I would recommnd using quotient rule in conjunction with chain rule. I'll get you started:

\begin{aligned}q^{\prime}\!\left(x\right)&=\frac{1 }{2}\left(\frac{3x-5}{x+4}\right)^{-1/2}\cdot\frac{\,d}{\,dx}\left[\frac{3x-5}{x+4}\right]\\ &= \frac{1}{2}\sqrt{\frac{x+4}{3x-5}}\cdot\frac{\,d}{\,dx}\left[\frac{3x-5}{x+4}\right]\\ &= \ldots\end{aligned}

Now apply quotient rule and simplify.

Can you take it from here?

3. Oh, definitely, I didn't realize that it would be that simple the other way around.
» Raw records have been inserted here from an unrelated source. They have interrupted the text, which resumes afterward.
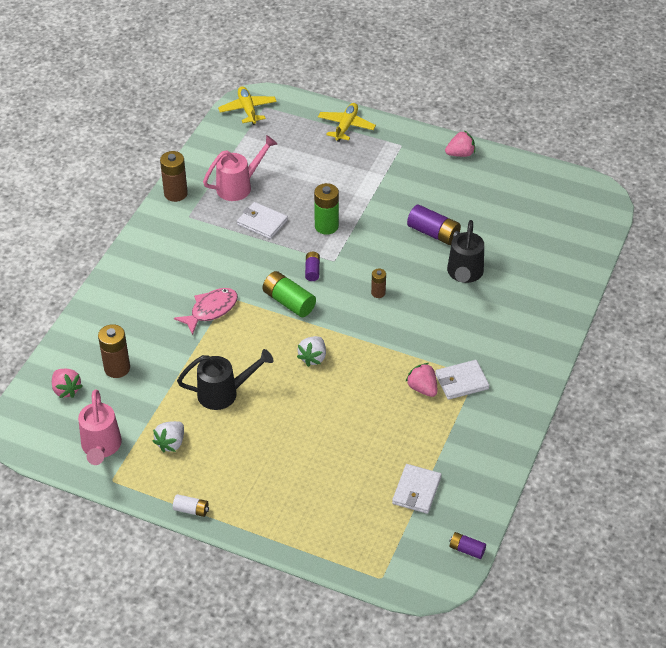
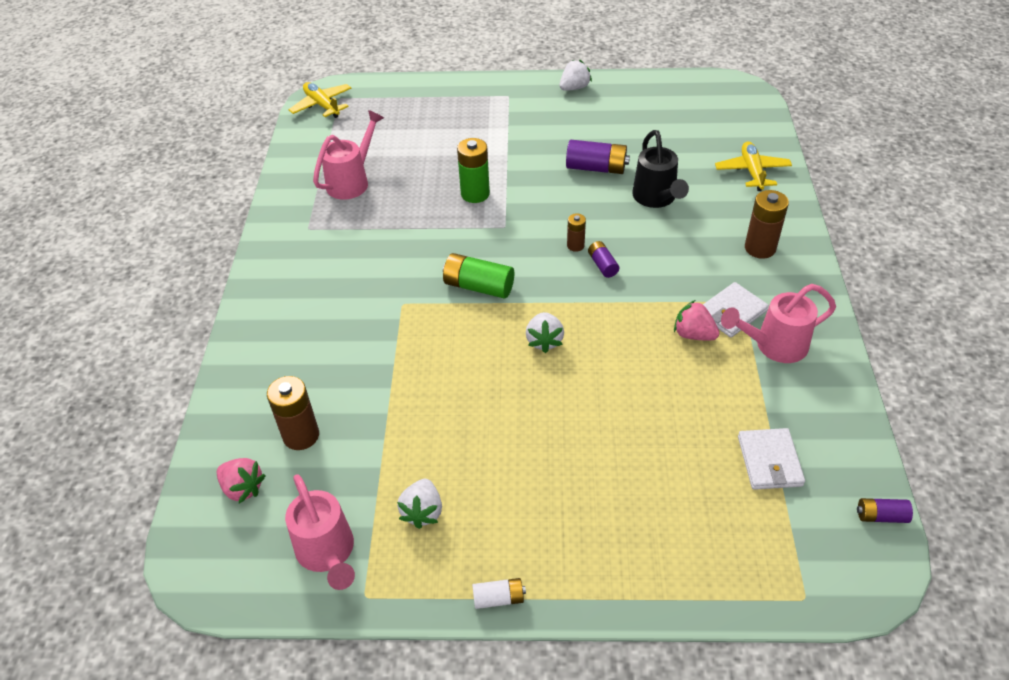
camera: 20 degrees left, 0 degrees up
brown battery [160,151,188,202] -> brown battery moved to [745,190,789,259]
pink fish [174,288,238,335] -> none
black watering can [177,349,273,410] -> none
white wallet [237,202,288,239] -> none
purple battery [305,252,320,281] -> purple battery moved to [588,241,619,278]
yellow plane [318,103,376,142] -> yellow plane moved to [715,141,792,191]
pink strawberry [445,130,475,157] -> white strawberry [560,60,592,91]
none -> pink watering can [721,284,836,363]

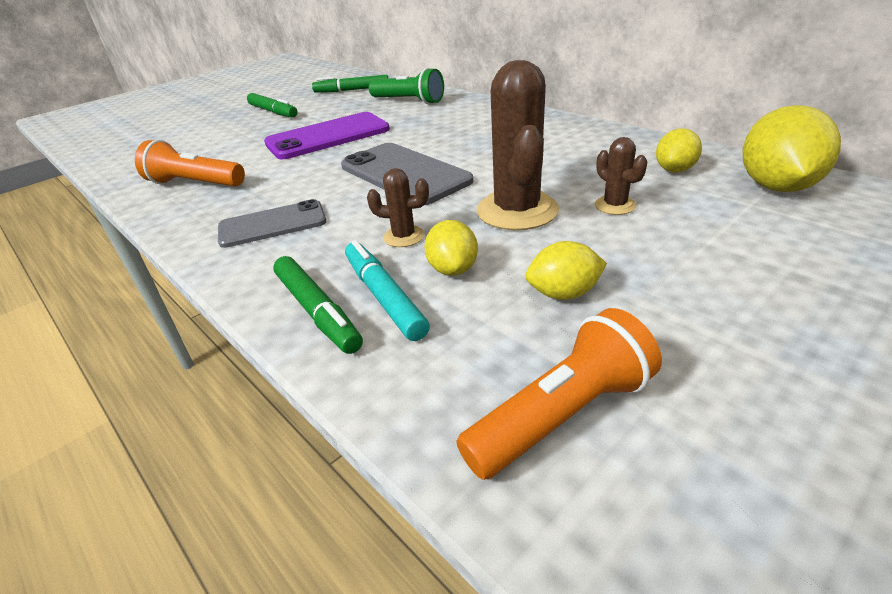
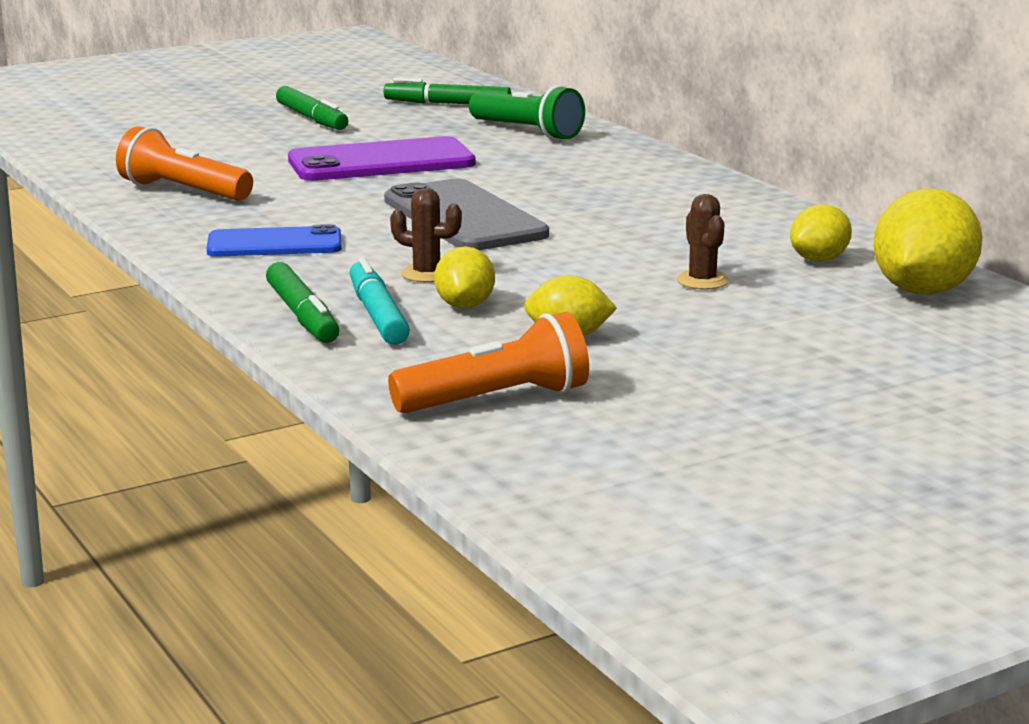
camera: 10 degrees right, 15 degrees down
grey phone [218,199,326,248] -> blue phone [207,224,342,257]
brown cactus [477,60,559,230] -> none

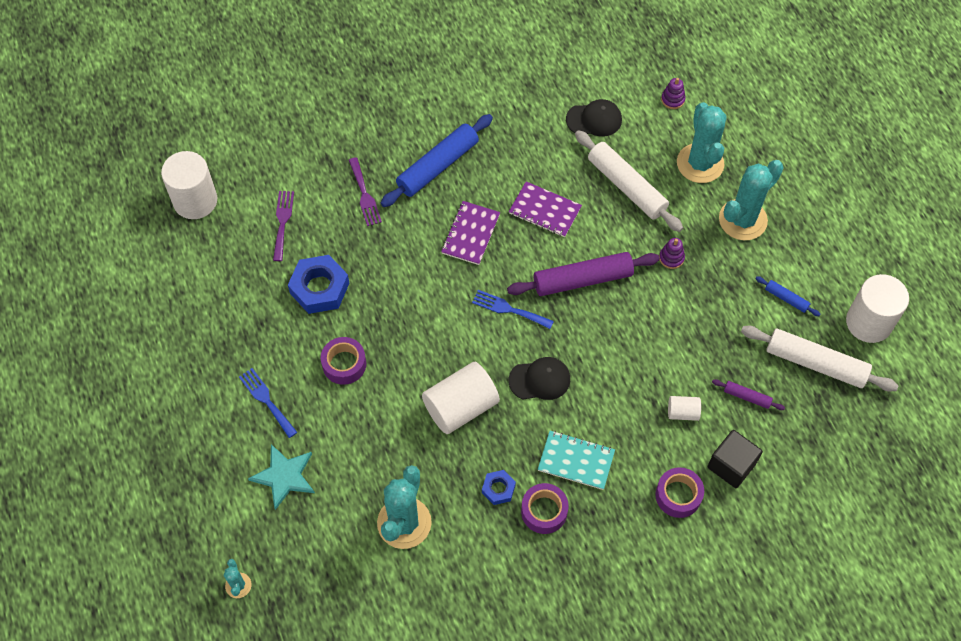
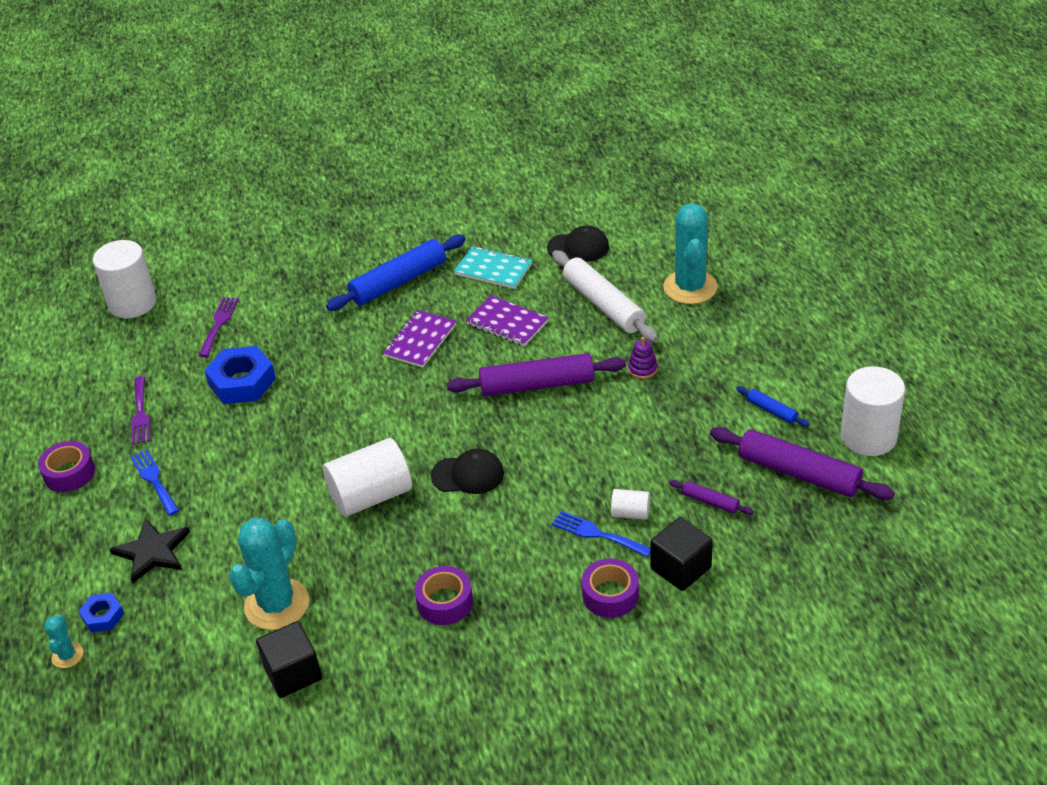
camera: 10 degrees right, 20 degrees down
turquoise star [248,444,315,510] -> black star [110,518,190,584]
purple tape [321,337,366,385] -> purple tape moved to [38,441,95,492]
purple fork [349,157,382,226] -> purple fork moved to [131,376,150,444]
blue fork [472,290,554,329] -> blue fork moved to [552,511,650,557]
blue nut [482,470,516,505] -> blue nut moved to [79,593,124,632]
turquoise notebook [538,431,615,490] -> turquoise notebook moved to [454,246,532,289]
purple stacking toy [661,78,685,109] -> none
turquoise cactus [719,160,784,240] -> none
white rolling pin [741,326,898,392] -> purple rolling pin [710,427,895,500]
none -> black cube [256,621,322,698]

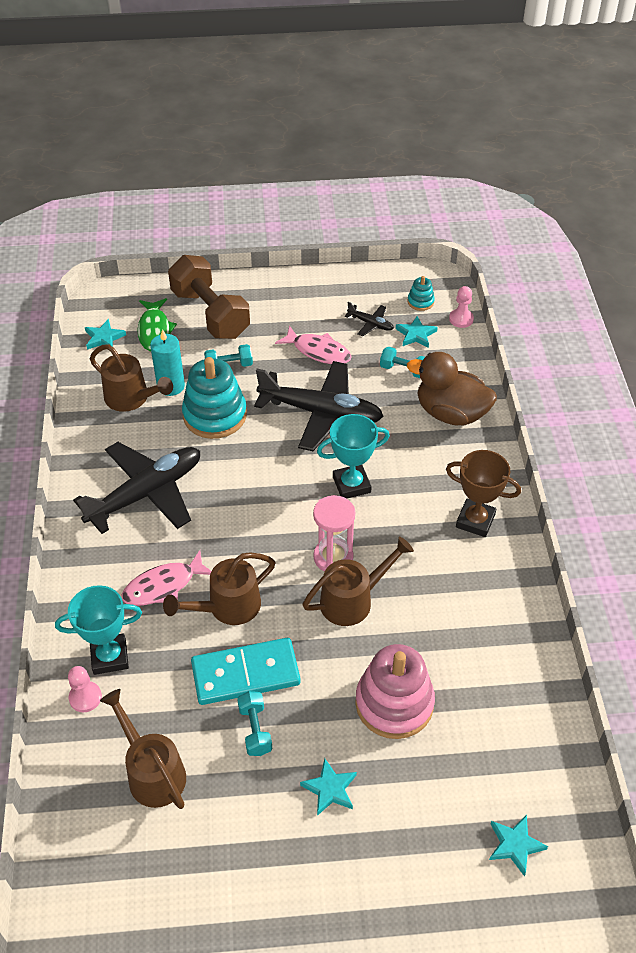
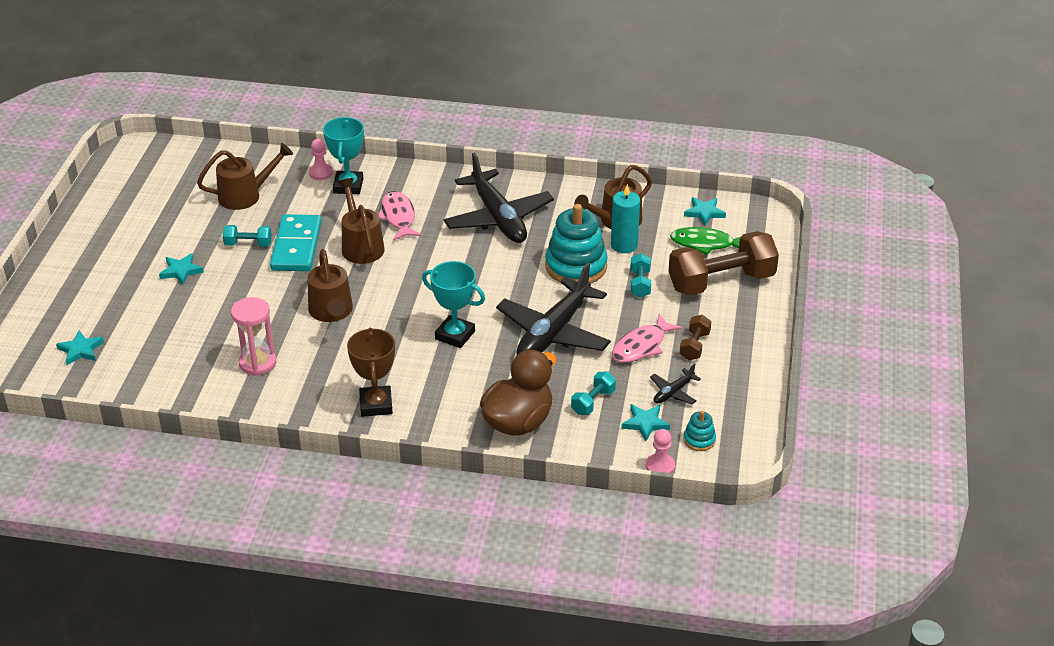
camera: 105 degrees right, 10 degrees down
pink hourglass [313,495,355,572] -> pink hourglass moved to [231,297,276,376]
turquoise trophy [317,414,390,499] -> turquoise trophy turned 60 degrees counterclockwise [422,261,485,348]
pink stacking toy [355,644,435,739] -> none
brown trophy [446,450,521,537] -> brown trophy turned 45 degrees counterclockwise [347,327,395,417]
none -> brown dumbbell [679,315,712,360]

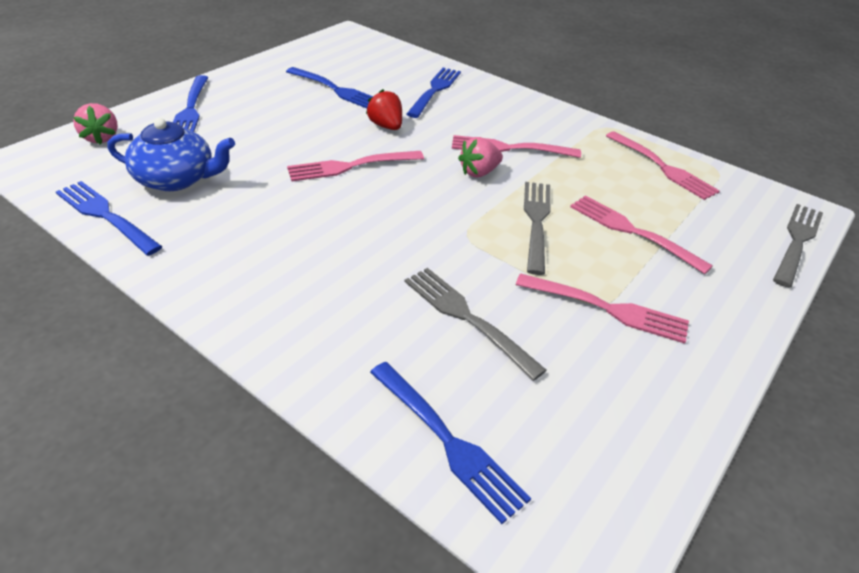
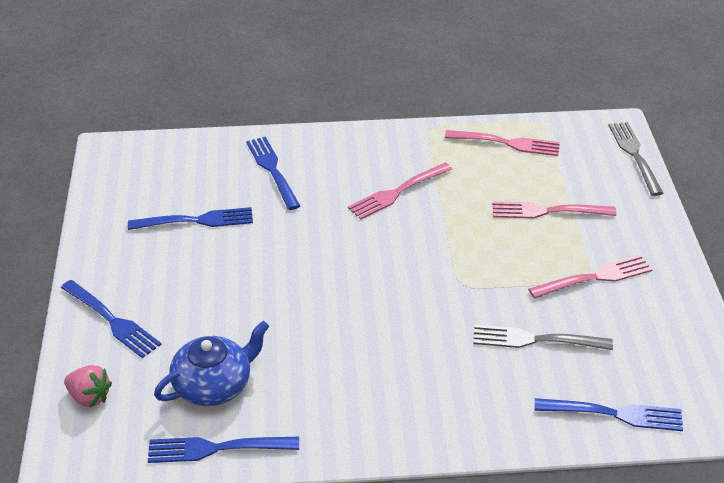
camera: 40 degrees left, 0 degrees up
pink fork [287,151,424,181] -> none
red strawberry [366,89,402,130] -> none
pink strawberry [458,137,503,177] -> none
grey fork [524,182,550,275] -> none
I confused myself doing the quotient rule first @.@ I should be fine now thank you so much

4. Originally Posted by Eternal Calculus Student
Alright so the problem simply says "Find the derivative of each of the following functions" and one listed is as follows:

q(x)=((3x-5)^(.5))/((x+4)^(.5))

it is written q(x)= √3x-5 / √x+4

[I'm on a Mac, didn't want to use only symbols in case they show up weird for PC]
$q(x) = \left(\frac{3x-5}{x+4}\right)^{\frac{1}{2}}$

$q'(x) = \frac{1}{2} \left(\frac{3x-5}{x+4}\right)^{-\frac{1}{2}} \cdot \frac{3(x+4) - (3x-5)}{(x+4)^2}$

you can clean up the algebra ...